Доктор ответил мне ледяной улыбкой. И, возвращаясь к писанине, произнес совсем необычную фразу:
— Можно предположить, что вы уже в некотором смысле мертвец.
Конечно, я понял, что он имел в виду — публичное унижение таких масштабов, какое я испытал, действительно равносильно смерти, подобное в самом деле предполагало уничтожение, — но услышать такое из уст солидного врача-консультанта с Харли-стрит это, знаете ли…
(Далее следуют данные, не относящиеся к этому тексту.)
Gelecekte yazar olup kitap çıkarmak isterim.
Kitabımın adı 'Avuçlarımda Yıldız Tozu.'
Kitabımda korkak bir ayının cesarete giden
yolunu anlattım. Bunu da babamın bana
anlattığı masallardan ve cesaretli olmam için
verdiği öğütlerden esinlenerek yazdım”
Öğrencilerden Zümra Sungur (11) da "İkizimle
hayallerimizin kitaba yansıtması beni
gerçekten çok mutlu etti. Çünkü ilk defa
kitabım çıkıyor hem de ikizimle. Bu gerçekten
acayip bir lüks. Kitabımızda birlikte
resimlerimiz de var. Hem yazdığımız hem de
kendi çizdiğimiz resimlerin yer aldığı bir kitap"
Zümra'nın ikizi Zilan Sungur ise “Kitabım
До того воскресного утра, когда Чемберлен выступил по радио, чтобы сообщить нам, что мы находимся в состоянии войны, оставалась добрая неделя, но я исчисляю начало войны с этого тянувшегося как бесконечный сон вторника, со дня, когда у меня родился сын, а я впервые облачился в военную форму. Со все еще больной с похмелья головой и из неизвестно откуда бравшихся последних сил я, выйдя из больницы, отправился на такси прямо на вокзал Ватерлоо. К четырем часам пополудни я уже был в Олдершоте. Почему в этом городе всегда пахнет лошадьми? Потея чистым спиртом, я по раскаленным улицам добрался до автобусной стоянки, в автобусе заснул. Кондуктор еле растолкал меня: «Черт побери, сударь, я уж думал, вы померли!» Бингли-Мэнор оказался уродливой, красного кирпича, готической громадиной, расположенной в большом скучном, как запущенное кладбище, парке с разбросанными тут и там островками тиса и плакучей ивы. Имение было отчуждено у отпрысков когда-то знатной семьи, кажется, католической. Их переселили куда-то в самую глушь Сомерсета. Увидев сию обитель, я сразу приуныл. Золотистый вечерний свет лишь усугублял эту похоронную атмосферу. В огромном вестибюле — каменные плиты, оленьи рога, скрещенные копья, обтянутый мехом щит, — положив ноги на металлическую конторку, с сигаретой в зубах сидел развязный капрал. Я заполнил анкету и получил уже замусоленное удостоверение. Потом шел по лестницам и голым коридорам, каждый уже и неряшливее предыдущего, в обществе раздраженного краснорожего старшины, который, несмотря на мои попытки завязать разговор, молча пыхтел, будто дал обет. Я поведал ему, что только что стал отцом. Не знаю, зачем я это сделал — возможно, из-за нелепого убеждения, что представители низшего сословия питают слабость к детям. Во всяком случае, попытка не удалась. Старшина, шевельнув усами, угрюмо фыркнул. «Поздравляю, сэр, само собой», — произнес он, не глядя на меня. По крайней мере назвал меня сэром, подумал я, несмотря на — или скорее благодаря ей — мою цивильную одежду.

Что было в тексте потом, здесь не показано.